La morte di Conso

Apprendo della morte di Giovanni Conso (93 anni) che non mi rende più vicino al personaggio ( ex Presidente della Corte costituzionale, ex Ministro ): ci aveva divisi UNA DIVERSA CONCE ZIONE DEL PROCESSO PENALE sin da allora: da quando cioè feci l’esame di abilitazione alla professione forense (anno 1963, 13 candidati, tre abilitati, ovviamente io , Chiarloni e Ferrero ,una donna, questi due ultimi di Torino).Il conso assieme a Marcello Gallo erano i terribili commissari esaminatori .Mi trovai in disaccordo sul tema delle garanzie dfensive; in sostanza su tutto l’impianto non accusatorio- difeso dal Conso- e poi anche da Ministro alla Giustizia (avrebbe avuto l’occasione di rivedere le sue posizioni!).
Frattanto nel 1970 davo alle stampe (Pirola ed. Milano) “L’ interrogatorio dell’imputato e le garanzie difensive del conttraddittorio”.Gliene feci omaggio, ma mi scrisse una lettera risentito.
Grazie di quella lettera, prof.Conso . Ma oggi la penso allo stesso modo. E più di ieri.

════════════════════

**COMPITO 1:** Trascrivi dal testo sulla morte di Conso il passo compreso tra "Frattanto nel 1970" e "più di ieri.", estremi inclusi.
**COMPITO 2:**
In base al testo sulla morte di Conso, stabilisci se le affermazioni (a), (b) e (c) sono vere, rispondendo sì o no. Per ciascuna riporta tra virgolette le parole del testo che lo provano.
(a) L'esame di abilitazione alla professione forense si svolse nel 1963.
(b) Conso fu l'unico commissario esaminatore.
(c) Conso rispose all'omaggio del libro con una lettera risentita.
**COMPITO 3:** Riscrivi in forma di elenco puntato il paragrafo del testo sulla morte di Conso che comincia con "Apprendo della morte di Giovanni Conso", conservandone i fatti principali.

(Dati archiviati)
════════════════════

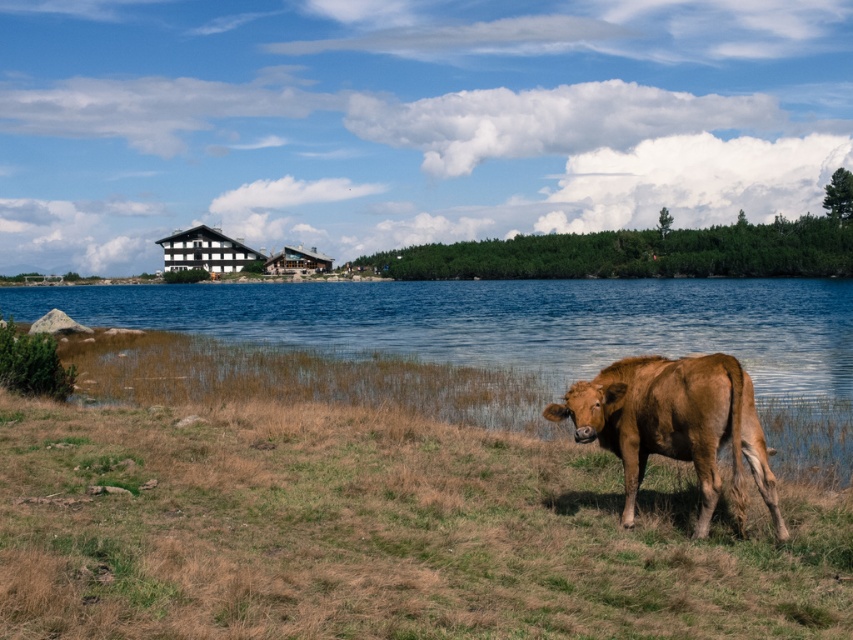
Looking at this image, you are a photographer standing at the edge of the brown grassy at lower right, and you want to take a photo of the brown glossy bull at lower right. Since the bull is facing towards you, will the bull be fully visible in your photo? Explain why based on their positions and heights.

The brown grassy at lower right is shorter than the brown glossy bull at lower right. Since you are standing on the grassy area, the bull will be fully visible as its height is greater than the grass, so there will be no obstruction.

You are a photographer standing at the edge of the scene. You want to capture a photo of the brown grassy at lower right and the brown glossy bull at lower right. Which object should you focus on first to ensure it appears sharp in the photo?

The brown grassy at lower right is in front of the brown glossy bull at lower right, so you should focus on the brown grassy at lower right first to ensure it appears sharp in the photo.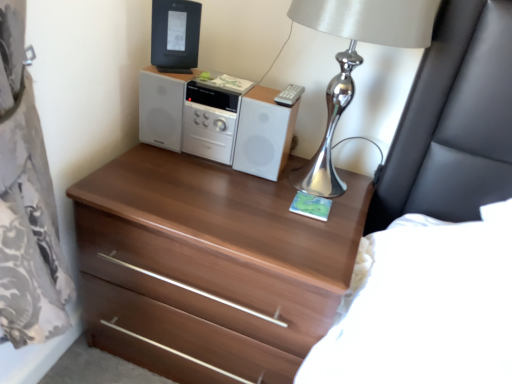
At what (x,y) coordinates should I click in order to perform the action: click on empty space that is ontop of white glossy stereo at center. Please return your answer as a coordinate pair (x, y). Looking at the image, I should click on [229, 89].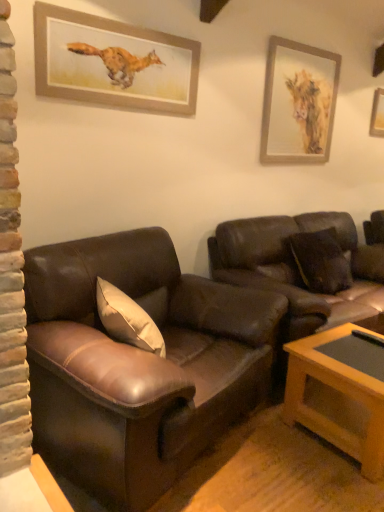
Question: From a real-world perspective, is wooden picture frame at upper right, which is the 1th picture frame from right to left, under wooden picture frame at upper left, the third picture frame in the back-to-front sequence?

Choices:
 (A) yes
 (B) no

Answer: (B)

Question: Is wooden picture frame at upper right, the 3th picture frame in the left-to-right sequence, aimed at wooden picture frame at upper left, the 3th picture frame in the right-to-left sequence?

Choices:
 (A) yes
 (B) no

Answer: (B)

Question: Can you confirm if wooden picture frame at upper right, which appears as the third picture frame when viewed from the front, is smaller than wooden picture frame at upper left, the third picture frame in the back-to-front sequence?

Choices:
 (A) yes
 (B) no

Answer: (A)

Question: Is wooden picture frame at upper right, the 3th picture frame in the left-to-right sequence, shorter than wooden picture frame at upper left, the third picture frame in the back-to-front sequence?

Choices:
 (A) no
 (B) yes

Answer: (B)

Question: Can you confirm if wooden picture frame at upper right, which is the 1th picture frame from right to left, is positioned to the left of wooden picture frame at upper left, the third picture frame in the back-to-front sequence?

Choices:
 (A) no
 (B) yes

Answer: (A)

Question: Relative to wooden picture frame at upper right, the 3th picture frame in the left-to-right sequence, is brown leather couch at center, acting as the second studio couch starting from the left, in front or behind?

Choices:
 (A) front
 (B) behind

Answer: (A)

Question: Would you say brown leather couch at center, acting as the second studio couch starting from the left, is to the left or to the right of wooden picture frame at upper right, the 3th picture frame in the left-to-right sequence, in the picture?

Choices:
 (A) right
 (B) left

Answer: (B)

Question: Is brown leather couch at center, the first studio couch viewed from the right, inside the boundaries of wooden picture frame at upper right, which appears as the third picture frame when viewed from the front, or outside?

Choices:
 (A) outside
 (B) inside

Answer: (A)

Question: Considering the positions of brown leather couch at center, the first studio couch viewed from the right, and wooden picture frame at upper right, the 3th picture frame in the left-to-right sequence, in the image, is brown leather couch at center, the first studio couch viewed from the right, taller or shorter than wooden picture frame at upper right, the 3th picture frame in the left-to-right sequence,?

Choices:
 (A) short
 (B) tall

Answer: (B)

Question: Is wooden picture frame at upper left, the third picture frame in the back-to-front sequence, in front of or behind wooden picture frame at upper right, which appears as the third picture frame when viewed from the front, in the image?

Choices:
 (A) behind
 (B) front

Answer: (B)

Question: Is point (76, 35) closer or farther from the camera than point (380, 106)?

Choices:
 (A) closer
 (B) farther

Answer: (A)

Question: Considering the relative positions of wooden picture frame at upper left, acting as the first picture frame starting from the left, and wooden picture frame at upper right, which is the 1th picture frame from right to left, in the image provided, is wooden picture frame at upper left, acting as the first picture frame starting from the left, to the left or to the right of wooden picture frame at upper right, which is the 1th picture frame from right to left,?

Choices:
 (A) right
 (B) left

Answer: (B)

Question: Is wooden picture frame at upper left, which ranks as the 1th picture frame in front-to-back order, taller or shorter than wooden picture frame at upper right, which is counted as the first picture frame, starting from the back?

Choices:
 (A) short
 (B) tall

Answer: (B)

Question: From a real-world perspective, is wooden coffee table at lower right positioned above or below brown leather couch at center, acting as the second studio couch starting from the left?

Choices:
 (A) above
 (B) below

Answer: (B)

Question: Is wooden coffee table at lower right taller or shorter than brown leather couch at center, acting as the second studio couch starting from the left?

Choices:
 (A) tall
 (B) short

Answer: (B)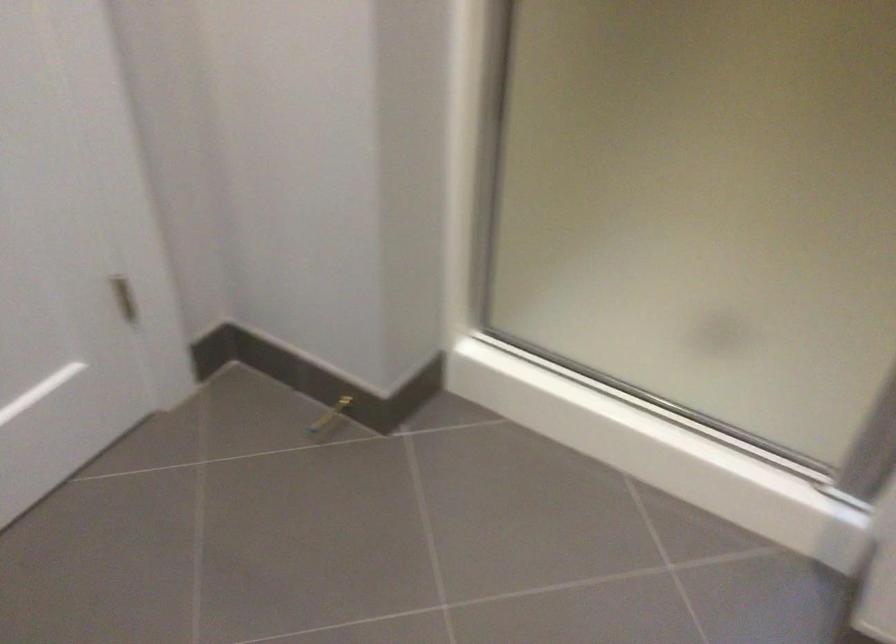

════════════════════

**RISPOSTA SCRITTA 1:**
Frattanto nel 1970 davo alle stampe (Pirola ed. Milano) “L’ interrogatorio dell’imputato e le garanzie difensive del conttraddittorio”.Gliene feci omaggio, ma mi scrisse una lettera risentito.
Grazie di quella lettera, prof.Conso . Ma oggi la penso allo stesso modo. E più di ieri.

**RISPOSTA SCRITTA 2:**
(a) Sì: "anno 1963".
(b) No: "Il conso assieme a Marcello Gallo erano i terribili commissari esaminatori".
(c) Sì: "mi scrisse una lettera risentito".

**RISPOSTA SCRITTA 3:**
- Apprendo della morte di Giovanni Conso, a 93 anni. Era stato Presidente della Corte costituzionale e Ministro, e la notizia non me lo rende più vicino.
- Ci divideva una diversa concezione del processo penale fin dal 1963, quando sostenni l'esame di abilitazione alla professione forense.
- Su 13 candidati ne furono abilitati tre: io, Chiarloni e Ferrero. Gli ultimi due erano di Torino.
- I commissari esaminatori erano Conso e Marcello Gallo.
- Con Conso fui in disaccordo sulle garanzie difensive e, in sostanza, su tutto l'impianto non accusatorio. Egli lo difese anche da Ministro alla Giustizia, quando avrebbe avuto l'occasione di rivedere le sue posizioni.